Journalists have been sounding the alarm on vaccine inequity since the vaccine became available. However, much of the general population – particularly in the United States – remains unaware of the causes and effects of vaccine inequity. The public is a journalist’s greatest asset. So how do we get the public on our side when reporting on an issue that may not directly affect a large portion of our audience?
Be deliberate about reporting the causes. The finer points of manufacturing vaccines and selling across the lines of sovereign nations are lost on most people, and so, understanding what issues got the continent of Africa access to only six percent of total COVID-19 vaccines by the end of 2021 is vital. Africa imports 99 percent of its vaccines because very few African nations have the means to manufacture the vaccine. “We need to reshape the market so that we don’t just make India a kitchen for everybody,” said Dr. John Nkengasong, a Cameroonian virologist and the head of the Africa Centres for Disease Control and Prevention (Africa CDC). “For that to happen, there needs to be some guarantee that [countries and organizations] will buy volumes of vaccines from Africa…achieving this means incentivizing research and development and vaccine production in partnership with national governments.”
Look for company interference. What companies are showing reluctance to donate excess vaccine supply or else are deliberately not selling certain vaccines to certain nations? For example, Pfizer has not allowed its vaccine to be distributed via the World Health Organization’s mRNA hubs, which were set up to ameliorate access to vaccines in low-access countries, including South Africa, where the first outbreak of the extremely virulent Omicron variant occurred. A bill to waive patent copyright over the formula of the vaccine has also been held up for close to 18 months.
Representing current vaccination status. As of February 20, 2022, only 11 percent of all people in low-income countries had received a COVID-19 vaccine, and only 25 percent of healthcare workers in the entire continent of Africa had received a COVID-19 vaccine. By contrast, 90 percent of people in wealthy countries (combined stat.) have received a COVID-19 vaccine. Approximately three billion people, or close to 40 percent of the world’s population, have not received a single dose. The countries that have the lowest rates of vaccination have no manufacturing capacity and have low income, effectively preventing them from buying or making their own doses of the life-saving vaccine.

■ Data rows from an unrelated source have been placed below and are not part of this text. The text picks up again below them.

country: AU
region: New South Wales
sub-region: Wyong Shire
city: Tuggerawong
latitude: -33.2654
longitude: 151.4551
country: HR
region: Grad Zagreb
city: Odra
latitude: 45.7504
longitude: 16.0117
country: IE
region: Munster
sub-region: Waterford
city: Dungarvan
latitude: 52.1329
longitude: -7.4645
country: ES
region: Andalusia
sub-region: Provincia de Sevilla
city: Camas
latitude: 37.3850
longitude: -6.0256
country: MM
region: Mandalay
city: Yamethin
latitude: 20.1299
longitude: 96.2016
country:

Consequences. It is true that in countries where COVID-19 vaccinations and boosters are readily available, SARS-CoV-2 will likely become a controllable infection. However, in countries where only six percent of the population has been vaccinated over two years, new variants, vaccine evasion, and working/living conditions will exacerbate COVID-19 morbidities. This will also complicate life for the fully vaccinated, as a new variant formed from these circumstances could render the current COVID-19 vaccine ineffective.

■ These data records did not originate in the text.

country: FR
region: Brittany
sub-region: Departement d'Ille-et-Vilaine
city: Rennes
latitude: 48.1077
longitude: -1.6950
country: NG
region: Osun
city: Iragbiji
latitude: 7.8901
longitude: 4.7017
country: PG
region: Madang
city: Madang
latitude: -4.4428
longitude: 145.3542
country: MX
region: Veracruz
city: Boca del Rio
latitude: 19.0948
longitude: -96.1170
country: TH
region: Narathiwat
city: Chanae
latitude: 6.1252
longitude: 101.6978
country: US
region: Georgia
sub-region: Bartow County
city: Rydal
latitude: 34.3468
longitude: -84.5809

Offer solutions: Several sites reporting on these inequities have offered their own visions for solving the inequity issue. Most, if not all, of the solutions involve expanding manufacturing capacity across less developed and smaller countries. Important in the next step of this popular solution is to break the patent across any and all COVID-19 vaccines, to be sure all countries have equitable access to the formulas and ingredients they will need to manufacture said vaccines. Finally, taking into account the changing landscape of population immunity versus COVID-19 outbreaks, the system must be able to freely adapt without compromising manufacturing capacity.
It’s become a great catch-phrase to say, “None of us are safe until all of us are safe,” but what does that actually look like? As journalists, our job is to pull back the curtain on the greater workings that keep us all unsafe and come up with community solutions. Outlining the entire scope of the problem, including some ideas looking forward, is how we can get the world on our side.